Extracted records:
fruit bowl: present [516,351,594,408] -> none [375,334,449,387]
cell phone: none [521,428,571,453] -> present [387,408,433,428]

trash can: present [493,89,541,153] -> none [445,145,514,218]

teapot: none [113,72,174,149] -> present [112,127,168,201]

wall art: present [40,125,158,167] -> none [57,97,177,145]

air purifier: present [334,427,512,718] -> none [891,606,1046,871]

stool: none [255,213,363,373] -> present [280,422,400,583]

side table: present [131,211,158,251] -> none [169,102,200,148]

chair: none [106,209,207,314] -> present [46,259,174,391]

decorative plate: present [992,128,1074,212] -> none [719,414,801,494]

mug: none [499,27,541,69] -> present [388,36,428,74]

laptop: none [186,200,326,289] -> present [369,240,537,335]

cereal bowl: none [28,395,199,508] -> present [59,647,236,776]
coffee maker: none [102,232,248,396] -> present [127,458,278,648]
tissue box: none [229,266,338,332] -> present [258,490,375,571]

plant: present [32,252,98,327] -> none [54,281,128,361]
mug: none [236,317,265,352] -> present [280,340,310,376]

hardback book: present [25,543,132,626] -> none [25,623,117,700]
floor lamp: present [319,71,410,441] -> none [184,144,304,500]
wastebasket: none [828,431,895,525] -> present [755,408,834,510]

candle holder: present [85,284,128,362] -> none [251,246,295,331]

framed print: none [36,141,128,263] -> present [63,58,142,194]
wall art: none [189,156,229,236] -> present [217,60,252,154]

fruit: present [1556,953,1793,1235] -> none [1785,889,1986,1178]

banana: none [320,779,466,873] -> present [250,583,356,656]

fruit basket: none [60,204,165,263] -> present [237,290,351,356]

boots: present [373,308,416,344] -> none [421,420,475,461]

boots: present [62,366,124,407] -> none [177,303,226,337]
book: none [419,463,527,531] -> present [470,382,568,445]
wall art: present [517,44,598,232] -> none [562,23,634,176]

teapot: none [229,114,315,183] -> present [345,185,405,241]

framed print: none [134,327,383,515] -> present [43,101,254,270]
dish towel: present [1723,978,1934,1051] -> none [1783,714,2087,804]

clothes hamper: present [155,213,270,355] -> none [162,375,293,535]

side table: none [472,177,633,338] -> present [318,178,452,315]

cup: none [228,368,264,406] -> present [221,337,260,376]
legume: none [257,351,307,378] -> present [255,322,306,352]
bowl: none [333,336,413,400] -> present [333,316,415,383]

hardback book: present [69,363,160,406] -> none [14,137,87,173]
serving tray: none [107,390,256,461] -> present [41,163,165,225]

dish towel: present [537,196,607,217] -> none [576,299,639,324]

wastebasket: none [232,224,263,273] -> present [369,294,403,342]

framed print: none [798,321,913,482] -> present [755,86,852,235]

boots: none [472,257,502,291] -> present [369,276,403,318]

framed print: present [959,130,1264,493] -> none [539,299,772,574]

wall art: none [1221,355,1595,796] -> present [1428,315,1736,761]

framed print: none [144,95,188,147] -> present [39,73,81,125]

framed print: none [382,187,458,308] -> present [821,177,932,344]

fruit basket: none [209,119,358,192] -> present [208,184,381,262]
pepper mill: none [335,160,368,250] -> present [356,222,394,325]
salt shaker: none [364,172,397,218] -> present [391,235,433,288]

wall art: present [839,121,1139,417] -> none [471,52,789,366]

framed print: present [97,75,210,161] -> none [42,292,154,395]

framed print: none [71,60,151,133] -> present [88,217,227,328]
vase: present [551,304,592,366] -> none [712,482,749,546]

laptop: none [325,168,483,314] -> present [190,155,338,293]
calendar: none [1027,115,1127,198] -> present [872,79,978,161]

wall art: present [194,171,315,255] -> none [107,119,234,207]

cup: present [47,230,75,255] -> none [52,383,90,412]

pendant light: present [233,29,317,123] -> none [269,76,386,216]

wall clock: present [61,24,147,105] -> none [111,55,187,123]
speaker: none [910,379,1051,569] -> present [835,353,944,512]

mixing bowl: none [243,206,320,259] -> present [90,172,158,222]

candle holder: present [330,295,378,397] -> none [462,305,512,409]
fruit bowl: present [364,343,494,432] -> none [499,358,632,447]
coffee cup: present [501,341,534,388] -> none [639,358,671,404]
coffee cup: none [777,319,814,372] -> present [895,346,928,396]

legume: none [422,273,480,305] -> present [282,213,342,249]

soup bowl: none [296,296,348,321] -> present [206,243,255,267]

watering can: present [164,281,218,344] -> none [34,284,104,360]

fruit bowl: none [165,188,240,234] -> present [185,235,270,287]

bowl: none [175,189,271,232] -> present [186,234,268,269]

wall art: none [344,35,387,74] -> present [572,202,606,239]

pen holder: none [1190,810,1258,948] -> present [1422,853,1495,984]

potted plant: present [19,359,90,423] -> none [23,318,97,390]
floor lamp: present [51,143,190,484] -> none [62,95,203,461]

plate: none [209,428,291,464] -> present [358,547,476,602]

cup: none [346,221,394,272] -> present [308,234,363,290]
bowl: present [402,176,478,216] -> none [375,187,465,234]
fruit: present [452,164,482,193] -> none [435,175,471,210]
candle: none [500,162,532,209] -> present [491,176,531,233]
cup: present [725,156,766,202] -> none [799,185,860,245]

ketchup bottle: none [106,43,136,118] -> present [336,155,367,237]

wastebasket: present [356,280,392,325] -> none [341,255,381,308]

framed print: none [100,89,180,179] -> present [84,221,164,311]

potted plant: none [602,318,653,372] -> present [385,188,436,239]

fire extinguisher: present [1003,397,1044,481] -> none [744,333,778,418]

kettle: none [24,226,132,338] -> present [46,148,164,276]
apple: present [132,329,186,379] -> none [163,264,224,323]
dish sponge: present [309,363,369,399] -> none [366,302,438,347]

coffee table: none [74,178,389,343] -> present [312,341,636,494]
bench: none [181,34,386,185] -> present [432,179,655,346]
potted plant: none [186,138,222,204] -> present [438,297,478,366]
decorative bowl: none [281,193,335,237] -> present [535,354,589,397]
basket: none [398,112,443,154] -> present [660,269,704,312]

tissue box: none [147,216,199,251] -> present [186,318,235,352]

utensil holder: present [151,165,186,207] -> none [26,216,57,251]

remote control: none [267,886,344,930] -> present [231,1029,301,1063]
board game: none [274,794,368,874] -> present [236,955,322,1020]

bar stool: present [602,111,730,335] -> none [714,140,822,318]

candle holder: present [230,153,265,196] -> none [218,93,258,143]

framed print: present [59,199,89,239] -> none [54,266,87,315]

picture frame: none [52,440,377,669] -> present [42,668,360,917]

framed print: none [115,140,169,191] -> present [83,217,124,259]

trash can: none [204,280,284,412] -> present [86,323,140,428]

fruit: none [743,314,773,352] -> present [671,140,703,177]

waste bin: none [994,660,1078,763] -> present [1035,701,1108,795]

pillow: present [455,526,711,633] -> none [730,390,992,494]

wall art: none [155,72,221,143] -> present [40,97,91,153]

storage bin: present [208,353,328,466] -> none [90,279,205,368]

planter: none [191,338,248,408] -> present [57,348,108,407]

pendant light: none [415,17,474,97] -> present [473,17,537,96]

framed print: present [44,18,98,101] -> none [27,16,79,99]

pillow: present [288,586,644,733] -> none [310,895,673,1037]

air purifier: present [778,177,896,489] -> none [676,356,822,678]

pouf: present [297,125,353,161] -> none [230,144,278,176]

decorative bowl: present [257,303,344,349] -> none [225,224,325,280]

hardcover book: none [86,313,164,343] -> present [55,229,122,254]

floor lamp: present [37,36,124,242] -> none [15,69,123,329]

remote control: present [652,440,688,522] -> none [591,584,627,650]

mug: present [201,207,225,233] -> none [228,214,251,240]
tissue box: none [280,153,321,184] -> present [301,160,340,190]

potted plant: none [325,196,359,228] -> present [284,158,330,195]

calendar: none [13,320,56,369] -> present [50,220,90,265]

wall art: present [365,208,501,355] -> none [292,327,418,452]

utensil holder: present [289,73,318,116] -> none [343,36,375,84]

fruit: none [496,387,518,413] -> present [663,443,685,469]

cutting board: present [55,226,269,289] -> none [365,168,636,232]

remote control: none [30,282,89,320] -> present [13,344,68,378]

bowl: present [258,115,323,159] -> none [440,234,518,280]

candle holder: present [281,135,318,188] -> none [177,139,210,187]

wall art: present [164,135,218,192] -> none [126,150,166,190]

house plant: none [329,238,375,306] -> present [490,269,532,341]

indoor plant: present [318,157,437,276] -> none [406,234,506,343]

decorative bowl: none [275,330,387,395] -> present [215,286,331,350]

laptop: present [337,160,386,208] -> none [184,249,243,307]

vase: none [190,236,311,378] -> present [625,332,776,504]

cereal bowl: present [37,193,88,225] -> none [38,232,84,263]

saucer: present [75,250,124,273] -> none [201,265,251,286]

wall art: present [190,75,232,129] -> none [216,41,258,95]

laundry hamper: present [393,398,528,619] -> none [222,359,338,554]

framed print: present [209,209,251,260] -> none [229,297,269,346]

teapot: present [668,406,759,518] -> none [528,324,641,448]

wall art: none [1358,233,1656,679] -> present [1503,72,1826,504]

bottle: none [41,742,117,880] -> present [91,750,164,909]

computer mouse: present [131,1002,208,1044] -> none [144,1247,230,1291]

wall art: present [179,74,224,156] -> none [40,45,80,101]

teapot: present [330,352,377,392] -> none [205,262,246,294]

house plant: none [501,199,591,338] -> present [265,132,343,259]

◆ AIM OF THE EXERCISE ◆
Only the lines from the first line of the records through the line with "wall art: present [40,125,158,167]" should be reproduced, exactly and with nothing added.

◆ RESPONSE TO THIS EXERCISE ◆
fruit bowl: present [516,351,594,408] -> none [375,334,449,387]
cell phone: none [521,428,571,453] -> present [387,408,433,428]

trash can: present [493,89,541,153] -> none [445,145,514,218]

teapot: none [113,72,174,149] -> present [112,127,168,201]

wall art: present [40,125,158,167] -> none [57,97,177,145]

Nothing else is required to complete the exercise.